↓
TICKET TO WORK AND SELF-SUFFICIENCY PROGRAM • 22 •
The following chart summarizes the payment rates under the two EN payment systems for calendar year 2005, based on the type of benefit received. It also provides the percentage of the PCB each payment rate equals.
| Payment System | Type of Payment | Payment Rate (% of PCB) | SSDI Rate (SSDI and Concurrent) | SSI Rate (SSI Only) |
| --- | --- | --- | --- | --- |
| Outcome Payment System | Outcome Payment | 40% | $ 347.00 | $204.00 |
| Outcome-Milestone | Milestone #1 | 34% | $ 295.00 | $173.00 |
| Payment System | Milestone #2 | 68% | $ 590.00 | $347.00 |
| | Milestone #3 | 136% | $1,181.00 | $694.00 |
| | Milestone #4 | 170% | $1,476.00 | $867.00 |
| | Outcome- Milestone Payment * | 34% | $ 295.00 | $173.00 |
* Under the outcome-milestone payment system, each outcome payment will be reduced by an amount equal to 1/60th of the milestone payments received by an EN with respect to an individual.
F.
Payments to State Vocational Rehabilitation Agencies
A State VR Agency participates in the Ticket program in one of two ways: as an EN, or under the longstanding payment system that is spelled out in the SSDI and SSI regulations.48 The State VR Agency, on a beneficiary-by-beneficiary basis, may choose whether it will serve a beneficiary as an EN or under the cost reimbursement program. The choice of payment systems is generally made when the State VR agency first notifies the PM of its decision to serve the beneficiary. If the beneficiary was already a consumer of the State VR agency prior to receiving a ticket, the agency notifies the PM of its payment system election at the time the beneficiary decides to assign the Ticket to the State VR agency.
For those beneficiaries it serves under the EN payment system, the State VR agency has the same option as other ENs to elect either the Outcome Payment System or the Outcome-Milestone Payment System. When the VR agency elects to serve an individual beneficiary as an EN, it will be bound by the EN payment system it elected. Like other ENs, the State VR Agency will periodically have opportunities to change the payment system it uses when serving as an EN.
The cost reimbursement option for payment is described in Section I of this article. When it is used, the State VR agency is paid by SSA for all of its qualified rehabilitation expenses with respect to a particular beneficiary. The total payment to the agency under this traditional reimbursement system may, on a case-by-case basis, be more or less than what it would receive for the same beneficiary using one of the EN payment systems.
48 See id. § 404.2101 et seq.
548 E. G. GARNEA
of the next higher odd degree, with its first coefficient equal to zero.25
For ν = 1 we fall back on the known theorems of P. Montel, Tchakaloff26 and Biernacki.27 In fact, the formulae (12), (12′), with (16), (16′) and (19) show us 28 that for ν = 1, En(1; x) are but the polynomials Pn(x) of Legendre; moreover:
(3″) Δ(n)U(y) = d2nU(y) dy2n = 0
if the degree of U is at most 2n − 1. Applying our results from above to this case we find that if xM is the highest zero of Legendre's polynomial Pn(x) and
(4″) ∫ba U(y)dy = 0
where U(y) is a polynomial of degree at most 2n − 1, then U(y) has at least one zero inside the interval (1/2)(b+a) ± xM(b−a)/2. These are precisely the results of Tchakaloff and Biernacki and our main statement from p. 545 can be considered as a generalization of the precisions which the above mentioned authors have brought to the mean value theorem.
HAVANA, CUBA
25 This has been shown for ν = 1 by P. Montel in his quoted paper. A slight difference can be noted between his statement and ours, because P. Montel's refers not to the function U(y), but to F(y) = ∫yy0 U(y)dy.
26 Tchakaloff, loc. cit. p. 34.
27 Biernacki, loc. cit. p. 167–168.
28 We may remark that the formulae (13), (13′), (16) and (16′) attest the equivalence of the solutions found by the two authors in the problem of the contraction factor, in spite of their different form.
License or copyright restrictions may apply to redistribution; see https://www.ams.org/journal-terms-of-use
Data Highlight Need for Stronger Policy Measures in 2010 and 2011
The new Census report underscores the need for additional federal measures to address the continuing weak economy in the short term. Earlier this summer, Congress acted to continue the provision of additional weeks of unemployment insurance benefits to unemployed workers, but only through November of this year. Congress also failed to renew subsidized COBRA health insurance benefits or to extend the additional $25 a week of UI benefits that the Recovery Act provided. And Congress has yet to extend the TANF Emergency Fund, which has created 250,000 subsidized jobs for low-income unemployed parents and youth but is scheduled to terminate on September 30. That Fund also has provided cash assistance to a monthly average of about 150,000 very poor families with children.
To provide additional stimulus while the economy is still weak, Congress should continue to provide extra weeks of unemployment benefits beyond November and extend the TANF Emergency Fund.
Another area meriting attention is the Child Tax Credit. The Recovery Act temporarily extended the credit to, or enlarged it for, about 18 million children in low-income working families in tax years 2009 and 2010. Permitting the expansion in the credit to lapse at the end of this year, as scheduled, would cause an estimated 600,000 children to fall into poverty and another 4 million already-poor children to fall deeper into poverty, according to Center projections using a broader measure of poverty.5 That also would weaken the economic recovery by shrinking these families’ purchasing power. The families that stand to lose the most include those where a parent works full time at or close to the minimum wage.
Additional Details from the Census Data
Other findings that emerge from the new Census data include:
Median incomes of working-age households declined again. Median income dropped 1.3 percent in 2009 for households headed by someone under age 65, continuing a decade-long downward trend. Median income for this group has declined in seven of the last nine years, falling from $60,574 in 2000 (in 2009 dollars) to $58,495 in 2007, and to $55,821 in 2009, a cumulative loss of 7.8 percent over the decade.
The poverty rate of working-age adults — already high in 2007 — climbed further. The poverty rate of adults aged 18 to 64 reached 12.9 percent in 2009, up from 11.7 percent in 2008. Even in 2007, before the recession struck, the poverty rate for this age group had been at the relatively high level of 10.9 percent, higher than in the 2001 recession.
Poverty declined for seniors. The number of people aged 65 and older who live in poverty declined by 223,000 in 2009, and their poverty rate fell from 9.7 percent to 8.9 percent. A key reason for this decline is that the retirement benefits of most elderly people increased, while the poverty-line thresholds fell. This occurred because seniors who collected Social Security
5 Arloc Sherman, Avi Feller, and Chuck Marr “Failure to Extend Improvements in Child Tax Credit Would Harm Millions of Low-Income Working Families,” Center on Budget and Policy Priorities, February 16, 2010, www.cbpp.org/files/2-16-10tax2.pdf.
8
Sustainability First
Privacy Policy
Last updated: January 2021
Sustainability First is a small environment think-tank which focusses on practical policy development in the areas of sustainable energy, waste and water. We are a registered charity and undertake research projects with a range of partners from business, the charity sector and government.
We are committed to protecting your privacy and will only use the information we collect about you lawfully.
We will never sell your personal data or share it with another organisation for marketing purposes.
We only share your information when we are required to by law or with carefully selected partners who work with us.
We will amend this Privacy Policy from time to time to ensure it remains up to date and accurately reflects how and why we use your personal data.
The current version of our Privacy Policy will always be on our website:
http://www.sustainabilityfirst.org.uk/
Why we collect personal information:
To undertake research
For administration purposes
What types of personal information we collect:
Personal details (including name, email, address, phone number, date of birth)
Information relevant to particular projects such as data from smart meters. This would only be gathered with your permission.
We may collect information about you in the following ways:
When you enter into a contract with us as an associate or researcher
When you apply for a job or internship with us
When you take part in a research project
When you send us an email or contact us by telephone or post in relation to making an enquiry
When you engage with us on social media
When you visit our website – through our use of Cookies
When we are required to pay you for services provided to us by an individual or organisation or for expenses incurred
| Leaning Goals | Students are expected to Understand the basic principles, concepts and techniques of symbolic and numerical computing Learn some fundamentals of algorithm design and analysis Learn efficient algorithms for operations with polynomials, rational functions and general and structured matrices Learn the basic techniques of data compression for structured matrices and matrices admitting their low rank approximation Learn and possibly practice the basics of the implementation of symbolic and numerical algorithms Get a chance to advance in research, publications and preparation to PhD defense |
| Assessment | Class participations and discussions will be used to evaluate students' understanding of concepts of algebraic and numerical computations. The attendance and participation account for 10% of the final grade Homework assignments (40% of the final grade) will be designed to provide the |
↑
■ **Task directions**
Look back at the entries above and repeat, unchanged, every line from the line holding "27 Biernacki, loc. cit. p. 167–168." through the line holding "To provide additional".

■ **Answer**
27 Biernacki, loc. cit. p. 167–168.
28 We may remark that the formulae (13), (13′), (16) and (16′) attest the equivalence of the solutions found by the two authors in the problem of the contraction factor, in spite of their different form.
License or copyright restrictions may apply to redistribution; see https://www.ams.org/journal-terms-of-use
Data Highlight Need for Stronger Policy Measures in 2010 and 2011
The new Census report underscores the need for additional federal measures to address the continuing weak economy in the short term. Earlier this summer, Congress acted to continue the provision of additional weeks of unemployment insurance benefits to unemployed workers, but only through November of this year. Congress also failed to renew subsidized COBRA health insurance benefits or to extend the additional $25 a week of UI benefits that the Recovery Act provided. And Congress has yet to extend the TANF Emergency Fund, which has created 250,000 subsidized jobs for low-income unemployed parents and youth but is scheduled to terminate on September 30. That Fund also has provided cash assistance to a monthly average of about 150,000 very poor families with children.
To provide additional stimulus while the economy is still weak, Congress should continue to provide extra weeks of unemployment benefits beyond November and extend the TANF Emergency Fund.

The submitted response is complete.